(Supplied text):
To generate the dataset, I sampled ρ and θ uniformly so that they varied from 0 to 1 (here a theta value of 1 mapped onto an angle of π/2 radians), and then for each ρ and θ I sampled all line segments in the first quadrant of the Cartesian plane, by starting at coordinates (ρ cos θ, ρ sin θ) and moving along the line in question in chunks of length δ. For these experiments, I used 11 samples along each of ρ and θ, and δ was set to 0.1. All components of all vectors were limited to [0, 1]. The initial dataset contained 1031 4-dimensional points.

SOMs generally require each point in a dataset to be presented more than once to arrive at convergence. To convert this initial dataset into a training dataset, I sampled uniformly from the original dataset, with replacement, until the training dataset contained ten times more points than the original set. This randomly constructed but fixed training dataset avoids a source of randomness while performing experiments, since all randomness involved in constructing the training dataset is constant for each experiment.

(Data provided):
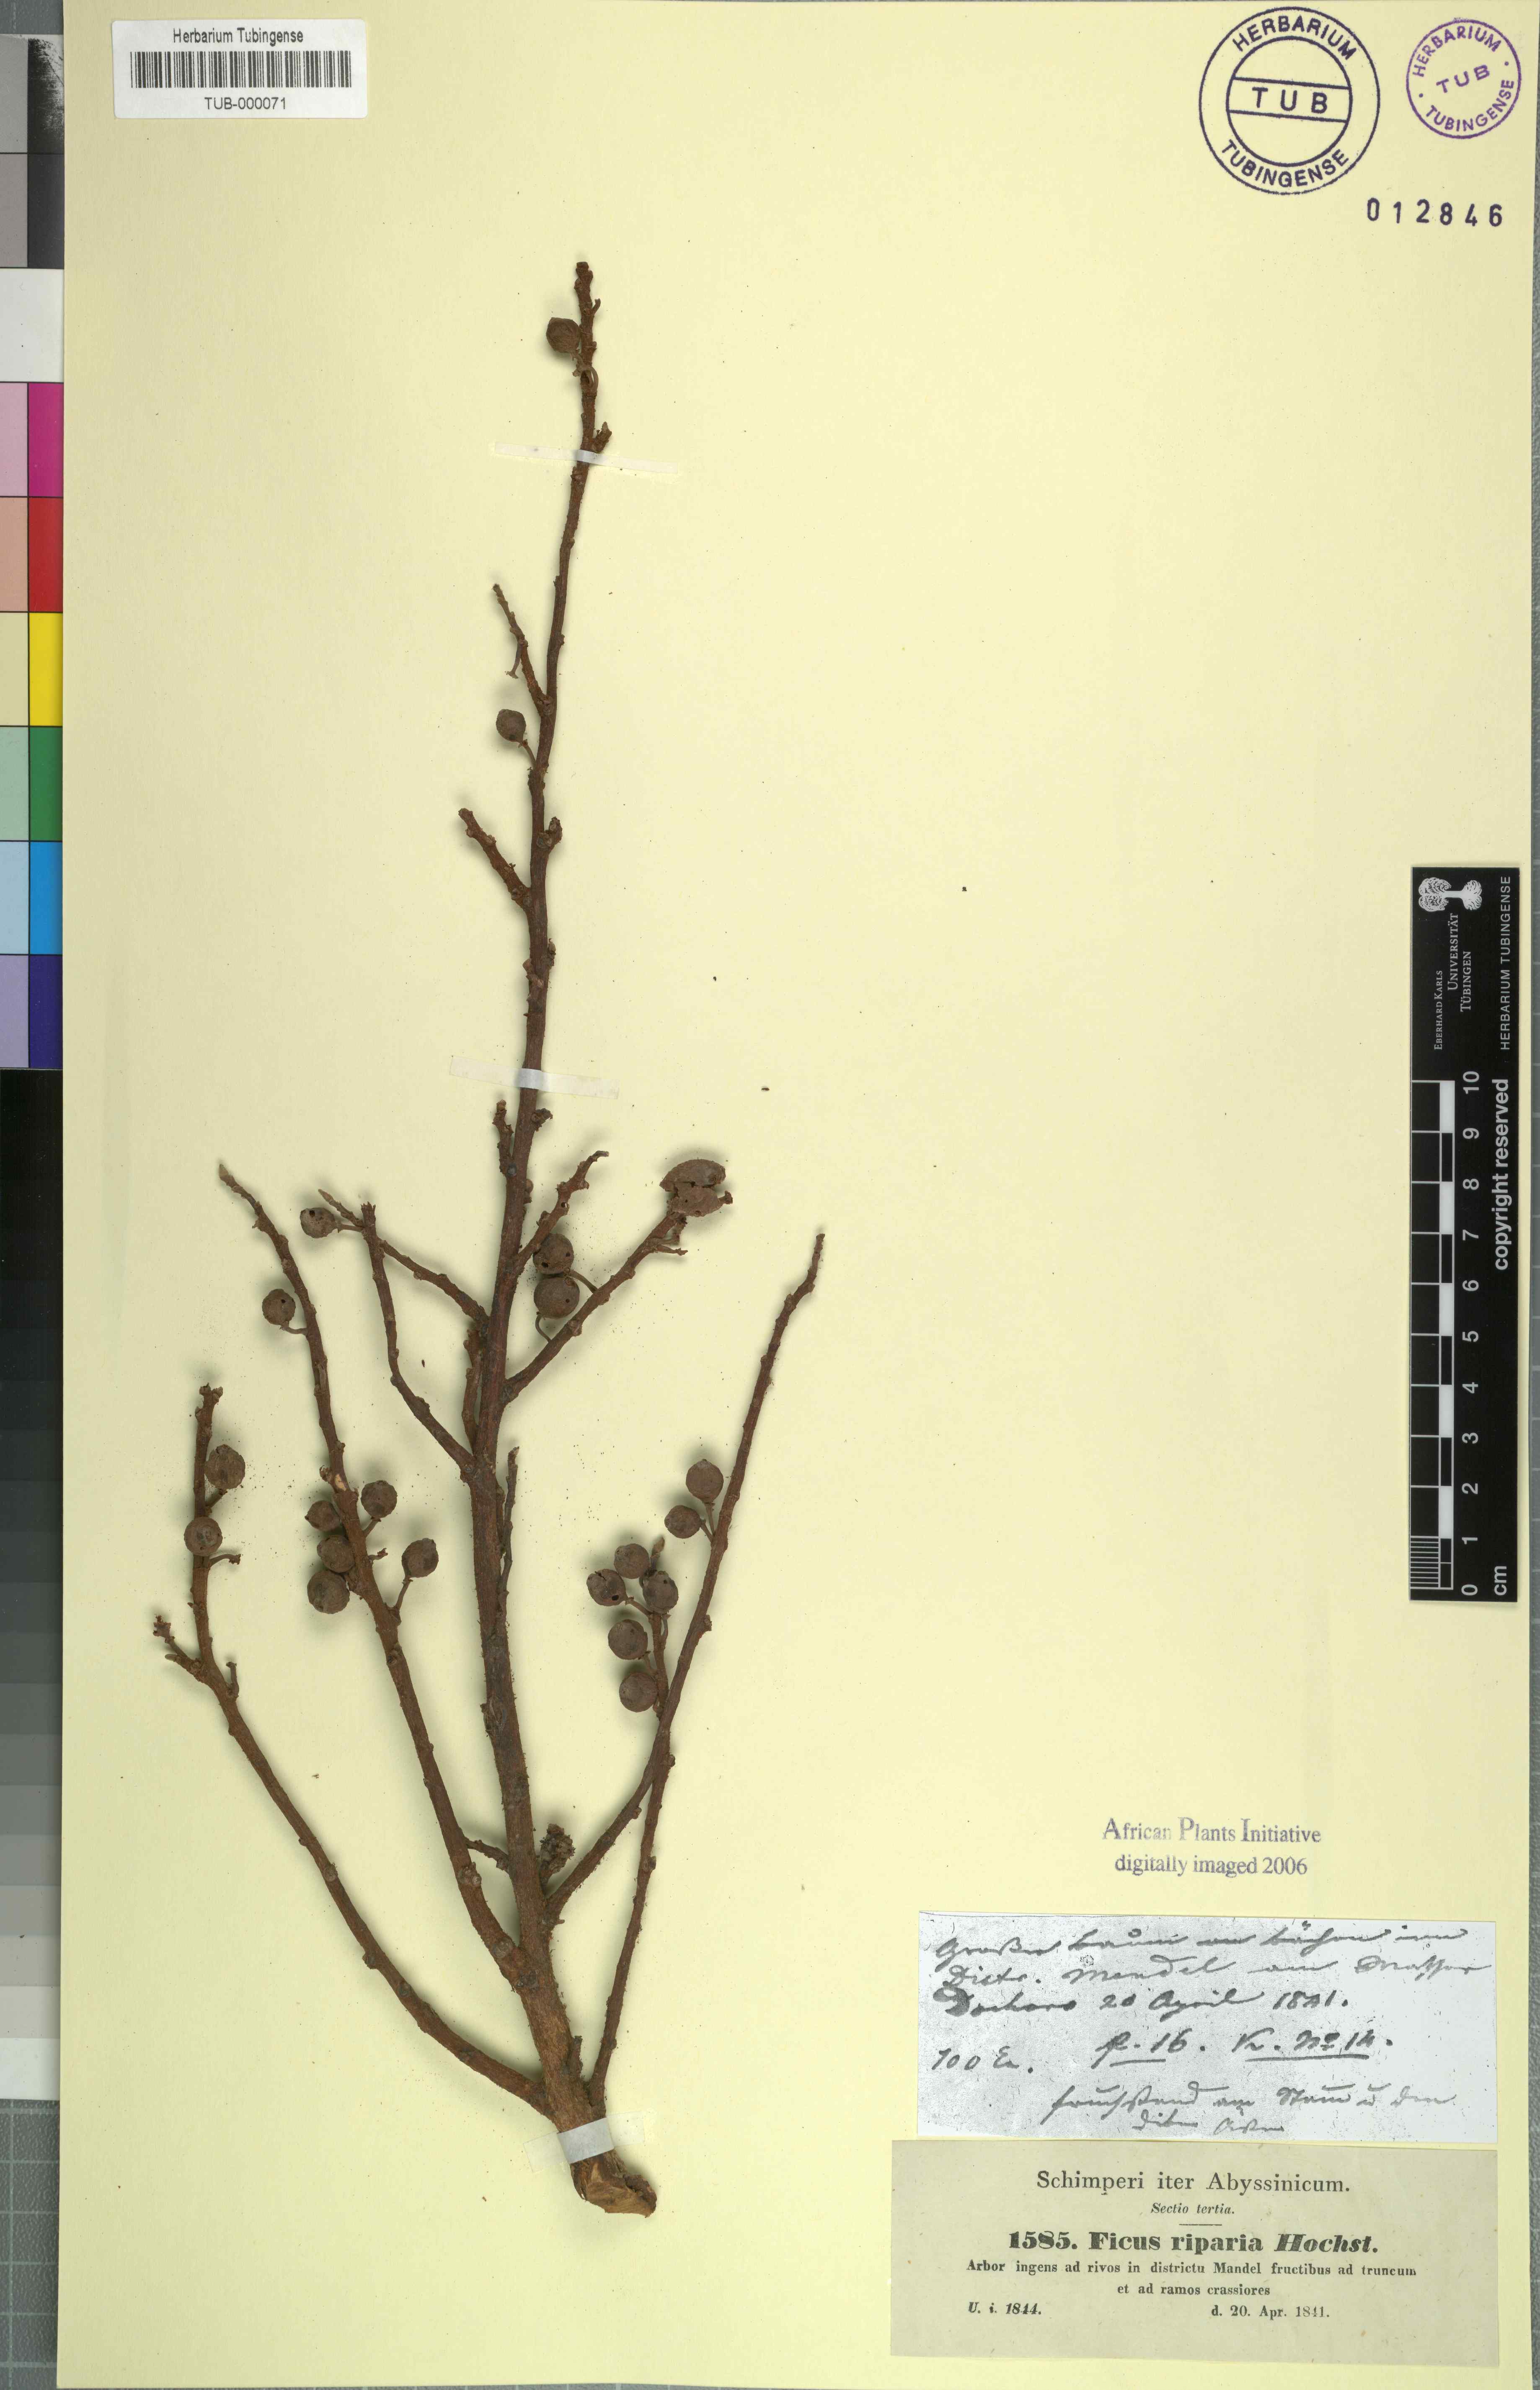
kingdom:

(Written task 1): From the passage on building the SOM dataset, quote everything from "SOMs generally require" down to "for each experiment.".
(Written task 2): Render this sentence from the passage on building the SOM dataset in Spanish: "SOMs generally require each point in a dataset to be presented more than once to arrive at convergence."
(Written task 3): Carry on the write-up about generating the SOM training data from the point where it ends.

(Expected answer 1):
SOMs generally require each point in a dataset to be presented more than once to arrive at convergence. To convert this initial dataset into a training dataset, I sampled uniformly from the original dataset, with replacement, until the training dataset contained ten times more points than the original set. This randomly constructed but fixed training dataset avoids a source of randomness while performing experiments, since all randomness involved in constructing the training dataset is constant for each experiment.

(Expected answer 2): Los SOM generalmente requieren que cada punto de un conjunto de datos se presente más de una vez para llegar a la convergencia.

(Expected answer 3):
Initialization

SOMs are normally initialized so that their prototype points contain small random values, but I wanted to avoid randomness in these experiments, and I also wanted to force learning to proceed in a known direction for a given data point presentation. With this in mind, and because for my experiments r = 4, I assigned each dimension of the prototype space to have a maximum in one corner of the map. Dimension 1, say, was initialized to be 1 at the upper-left, say, corner of the map, decreasing linearly to 0 at the diagonally opposite corner of the map. Each dimension in the map, then, had a unique maximum and a minimum corner in all experiments.

For all experiments I used square SOMs containing 2500 4-dimensional prototype points (50x50).

Metrics and method

For these experiments I explored the family of weighted Euclidean metrics with weight vector σ:

φσ(a, b) = sqrt Σ σi (bi - ai)2

I systematically varied σ so that it took on all values in {0, 1, 2, 3}4. For each value of σ I trained a single SOM, initialized as described above, using a single pass through the entire training dataset. After training I recorded the values of the prototype points in each map as a series of images:

I named each image based on the weight metric that created it (e.g., 1123 or 1220). Hover over any image on this page to see the weight vector that produced that image.

Observations

I collected several of the resulting map images and attempted to arrange them in ways that demonstrate trends in map layouts as σ changed.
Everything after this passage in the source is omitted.